▶ [PROMPT]:
Pictures are not part of the copy; reproduce the remaining data exactly.

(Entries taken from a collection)
^^^^^^^^

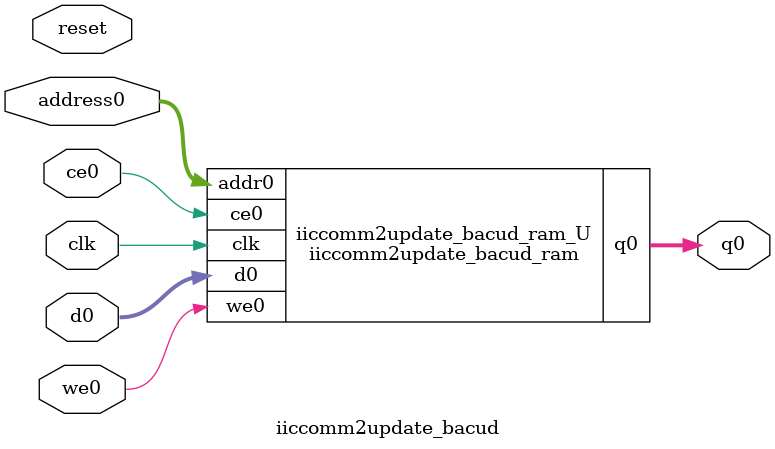
<source format=v>

`timescale 1 ns / 1 ps
module iiccomm2update_bacud_ram (addr0, ce0, d0, we0, q0,  clk);

parameter DWIDTH = 32;
parameter AWIDTH = 4;
parameter MEM_SIZE = 10;

input[AWIDTH-1:0] addr0;
input ce0;
input[DWIDTH-1:0] d0;
input we0;
output reg[DWIDTH-1:0] q0;
input clk;

(* ram_style = "distributed" *)reg [DWIDTH-1:0] ram[0:MEM_SIZE-1];




always @(posedge clk)  
begin 
    if (ce0) 
    begin
        if (we0) 
        begin 
            ram[addr0] <= d0; 
            q0 <= d0;
        end 
        else 
            q0 <= ram[addr0];
    end
end


endmodule


`timescale 1 ns / 1 ps
module iiccomm2update_bacud(
    reset,
    clk,
    address0,
    ce0,
    we0,
    d0,
    q0);

parameter DataWidth = 32'd32;
parameter AddressRange = 32'd10;
parameter AddressWidth = 32'd4;
input reset;
input clk;
input[AddressWidth - 1:0] address0;
input ce0;
input we0;
input[DataWidth - 1:0] d0;
output[DataWidth - 1:0] q0;



iiccomm2update_bacud_ram iiccomm2update_bacud_ram_U(
    .clk( clk ),
    .addr0( address0 ),
    .ce0( ce0 ),
    .d0( d0 ),
    .we0( we0 ),
    .q0( q0 ));

endmodule


</source>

^^^^^^^^

▶ [WRITTEN REPLY]:
<source format=v>

`timescale 1 ns / 1 ps
module iiccomm2update_bacud_ram (addr0, ce0, d0, we0, q0,  clk);

parameter DWIDTH = 32;
parameter AWIDTH = 4;
parameter MEM_SIZE = 10;

input[AWIDTH-1:0] addr0;
input ce0;
input[DWIDTH-1:0] d0;
input we0;
output reg[DWIDTH-1:0] q0;
input clk;

(* ram_style = "distributed" *)reg [DWIDTH-1:0] ram[0:MEM_SIZE-1];




always @(posedge clk)  
begin 
    if (ce0) 
    begin
        if (we0) 
        begin 
            ram[addr0] <= d0; 
            q0 <= d0;
        end 
        else 
            q0 <= ram[addr0];
    end
end


endmodule


`timescale 1 ns / 1 ps
module iiccomm2update_bacud(
    reset,
    clk,
    address0,
    ce0,
    we0,
    d0,
    q0);

parameter DataWidth = 32'd32;
parameter AddressRange = 32'd10;
parameter AddressWidth = 32'd4;
input reset;
input clk;
input[AddressWidth - 1:0] address0;
input ce0;
input we0;
input[DataWidth - 1:0] d0;
output[DataWidth - 1:0] q0;



iiccomm2update_bacud_ram iiccomm2update_bacud_ram_U(
    .clk( clk ),
    .addr0( address0 ),
    .ce0( ce0 ),
    .d0( d0 ),
    .we0( we0 ),
    .q0( q0 ));

endmodule


</source>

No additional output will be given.